◆ Tasks for this exercise ◆
(a) In the blog post on AI art, what title did ChatGPT give its collection of horse poems?
(b) Write what comes next in the blog post on AI art and “Equine Echoes,” picking up right after its final line.

◆ Study text ◆
AI Art and “Equine Echoes”

I will admit, AI art makes me uncomfortable. I think the root of it, aside from questions of stealing from artists, is that it takes the humanity out of art, creating an aesthetic object without any real substantiality. You can control the output by entering a prompt, but there’s only so much control there. The AI will always have its own take that’s different from what you imagined.

Still, even as AI art rubs me the wrong way, I wonder how much its impact is being thrown out of proportion when it comes to the idea of replacing artists. People got upset when high quality phone cameras started making photography more accessible to people without a skillset in the field, and phone cameras do allow for more amateur works, but that doesn’t just erase the need for professional photographers altogether. Maybe there has been a decrease, but the occupation is still very much alive. The situation might not be quite the same, but while there are some areas where AI could replace real artists, there is still a need for human innovation and, if nothing else, human control in art. I would lose my mind trying to get an AI art generator to create exactly what I’m picturing in my head.

It’s not really the same thing, and I probably could’ve used an actual AI art generator for this, but in the spirit of these blog posts I asked ChatGPT to create a visual poem about a horse. Try as I might, we had very different pictures of what this might look like:

I asked ChatGPT to title its collection of works, and it handed me “Equine Echoes”, which I find fitting for the ‘essence of horse’ poems it gave me.

3 thoughts on “AI Art and “Equine Echoes”

◆ Data shown ◆
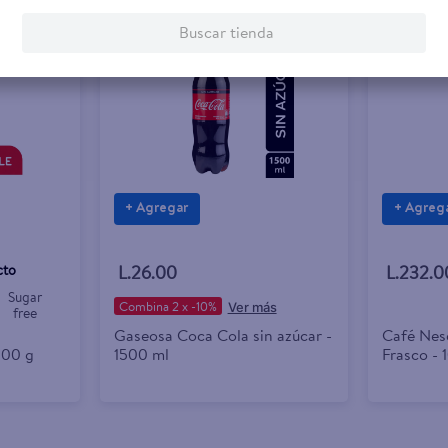
Buscar tienda
+ Agregar
+ Agreg
cto
L.26.00
L.232.0
Sugar
Combina 2 x -10%
free
Gaseosa Coca Cola sin azúcar -
Café Nes
200 g
1500 ml
Frasco - 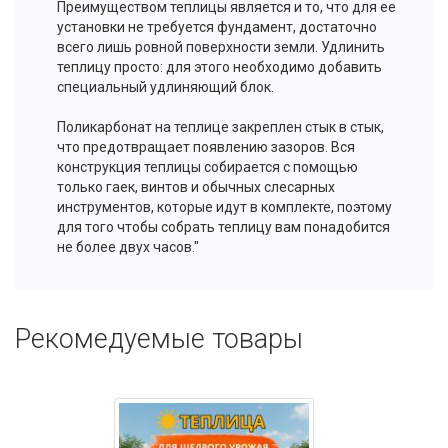
Преимуществом теплицы является и то, что для ее
установки не требуется фундамент, достаточно
всего лишь ровной поверхности земли. Удлинить
теплицу просто: для этого необходимо добавить
специальный удлиняющий блок.
Поликарбонат на теплице закреплен стык в стык,
что предотвращает появлению зазоров. Вся
конструкция теплицы собирается с помощью
только гаек, винтов и обычных слесарных
инструментов, которые идут в комплекте, поэтому
для того чтобы собрать теплицу вам понадобится
не более двух часов."
Рекомедуемые товары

◆ Response list ◆
(a) ChatGPT titled the collection “Equine Echoes.”

(b)
  1. Catherine, that is such an interesting way to prompt ChatGPT for this assignment. I like it, but it does seem to be only “essence of horse.” Your comment about phone cameras and photography becoming more accessible to amateurs made me think of Lessig’s article about Sousa and copyright law, but I don’t think Sousa would approve here of AI-generated art.

  2. The comparison you make between AI art and photography is really interesting, and I can see AI art potentially following a similar trend. I doubt AI art would ever be able to fully replace human art for reasons similar to why people still rely on professional photographers when they want quality work, whether for a wedding, graduation, or family pictures. I also love the ChatGPT “horses” and thought that was a really fun way to use Chat GPT.

  3. I also love the idea of having ChatGPT create visual/concrete poems. That’s not something that I’ve seen tried before and it points to some more limitations of the model.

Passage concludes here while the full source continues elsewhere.